Eleições 2026: Renan Santos retoma campanha digital com autorização de Dias Toffoli

Ministro retrocede em sua decisão e permite também que o candidato à Presidência participe de debates eleitorais.

Publicado em 01/09/2026 às 18:40h Publicado em 01/09/2026 às 18:40h por Lucas Simões
O pedido apresentado pela defesa de Renan Santos foi acatado no TSE (Imagem: Divulgação)
O pedido apresentado pela defesa de Renan Santos foi acatado no TSE (Imagem: Divulgação)
O candidato à Presidência do Brasil Renan Santos (Missão) teve autorização nesta terça-feira (1º) para retomar sua campanha digital, após o ministro Dias Toffoli, do Supremo Tribunal Eleitoral (TSE), retroceder de sua decisão feita há dois dias.

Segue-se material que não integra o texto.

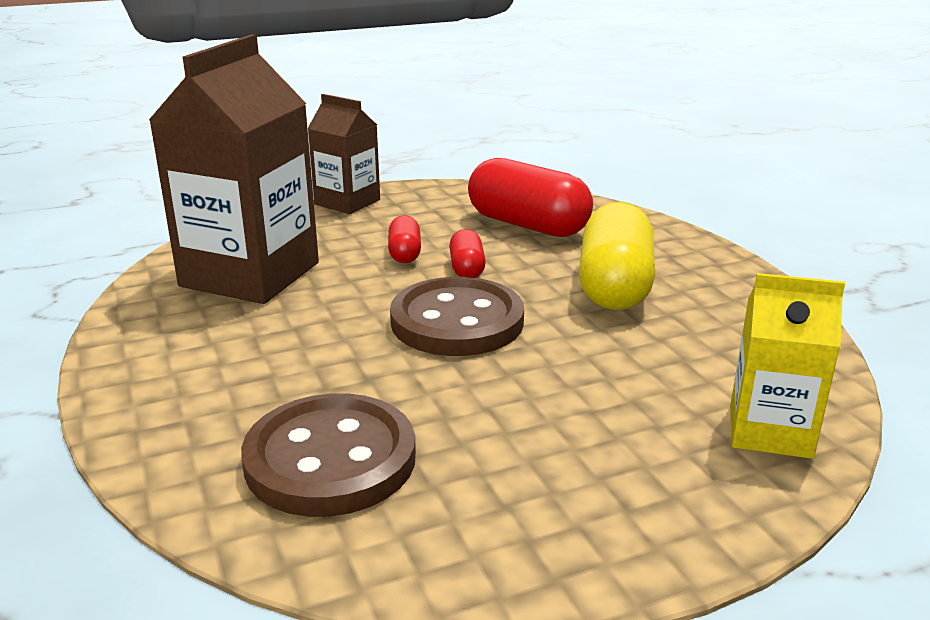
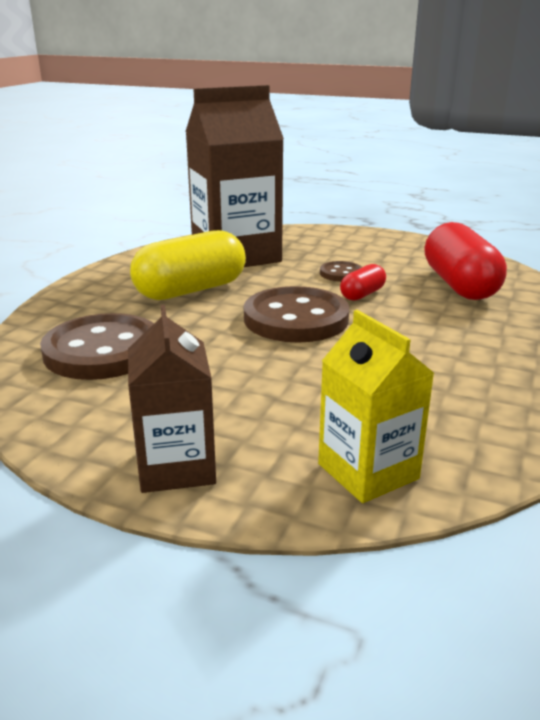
camera: 45 degrees right, 0 degrees up
brown carton [307,94,380,214] -> brown carton moved to [128,304,216,493]
red capsule [388,215,421,263] -> brown button [320,261,362,282]
yellow capsule [579,202,655,310] -> yellow capsule moved to [130,230,246,300]

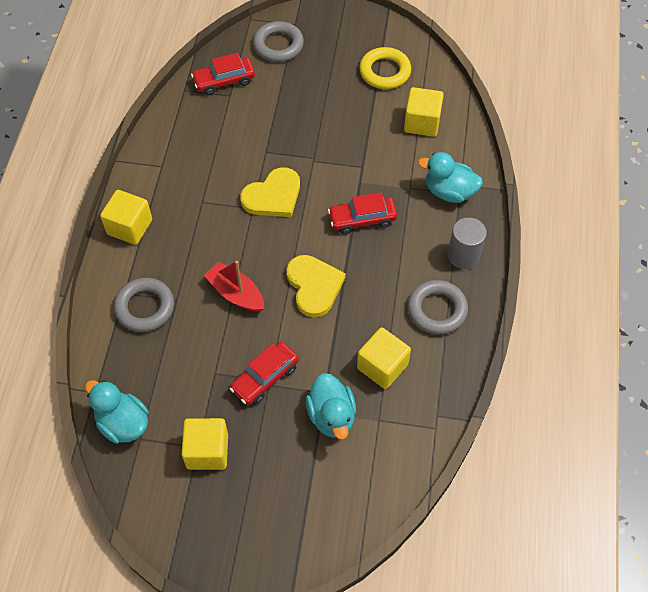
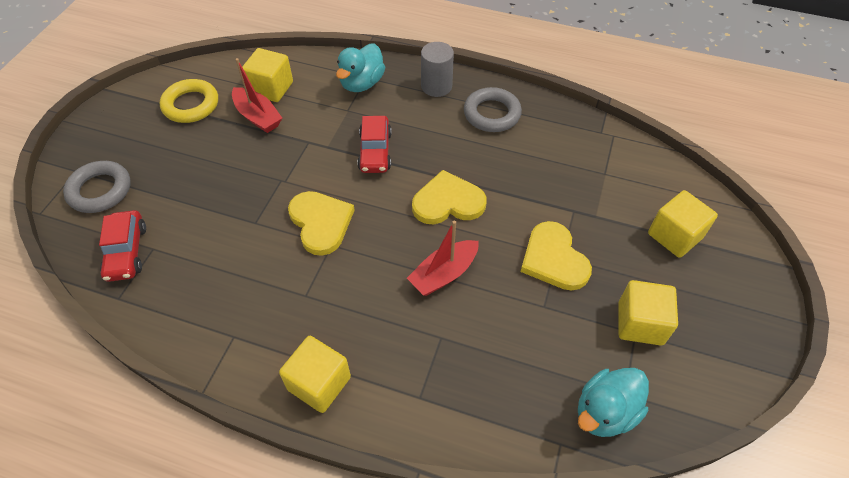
camera: 80 degrees left, 5 degrees down
grey ring [114,278,174,332] -> none
red car [229,342,299,405] -> yellow heart [521,221,592,291]
turquoise duck [306,373,356,440] -> none
yellow cube [357,327,411,389] -> yellow cube moved to [648,190,718,258]
none -> red boat [232,58,282,133]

Em decorrência de indícios de infrações relacionadas ao número de perfis nas redes sociais do candidato informados ao TSE para uso na campanha eleitoral, Renan Santos teve a sua candidatura boicotada pelo ministro Toffoli.
Ao entrar com recurso, a defesa do candidato do partido Missão solicitou a revogação da medida cautelar, considerada ilegal, e que o TSE também revisse os direitos de participação em debates eleitorais e uso de dinheiro público do Fundo Eleitoral. 

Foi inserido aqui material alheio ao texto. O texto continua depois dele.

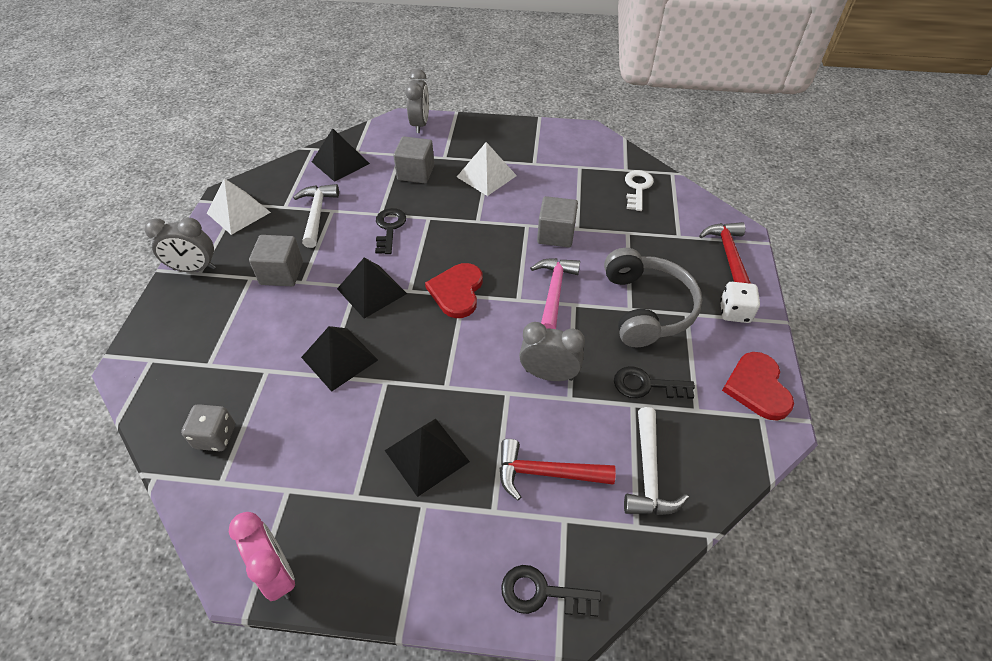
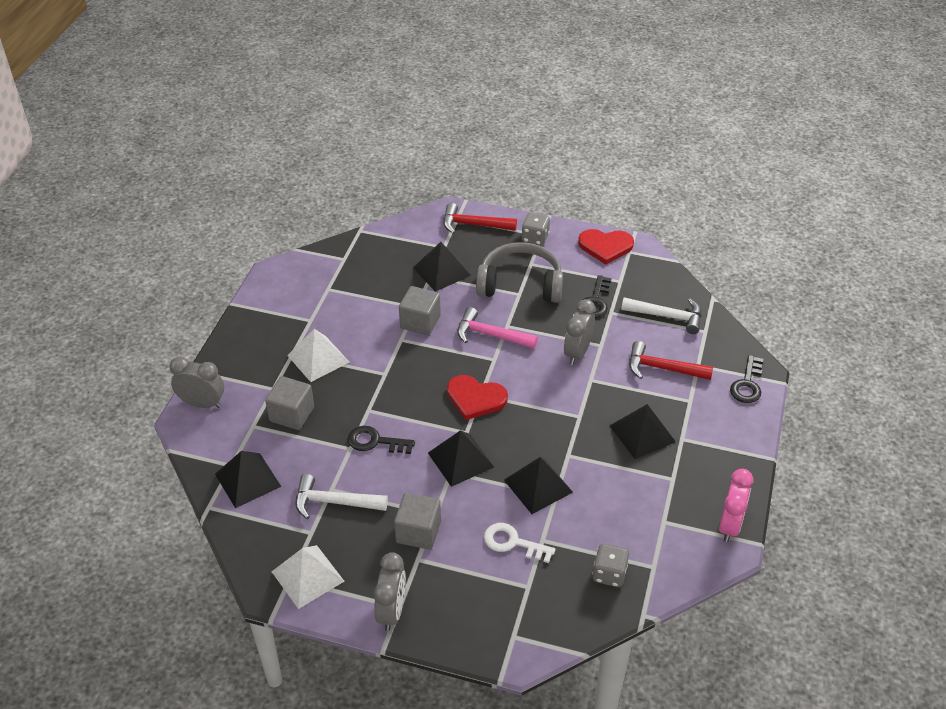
camera: 80 degrees left, 5 degrees down
pink clock [229,512,295,601] -> pink clock turned 135 degrees clockwise [719,469,754,542]
red hammer [499,439,616,500] -> red hammer turned 90 degrees clockwise [629,341,713,380]
white key [625,170,654,211] -> white key moved to [484,523,555,563]
white dice [720,282,760,323] -> grey dice [522,212,550,246]
none -> black pyramid [413,242,471,292]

O ministro Toffoli condicionou a revogação da punição dada ao candidato Renan Santos à exclusão dos perfis em redes sociais considerados irregulares pelas regras do TSE.
As medidas cautelares contra Renan Santos são decorrentes da existência de 16 perfis em redes sociais vinculados à campanha, informados somente 12 dias após o prazo limite. Agora, o candidato do Missão terá 72 horas para informar quando cada perfil foi criado e passou a ser utilizado eleitoralmente, além de declarar a existência de outras contas, caso haja. 
Segundo os advogados de Renan Santos, não houve qualquer “omissão estratégica” por parte da campanha, alegando inclusive que outras candidaturas à Presidência também complementaram informações após o período de registro e não tiveram o mesmo tratamento jurídico pelo TSE.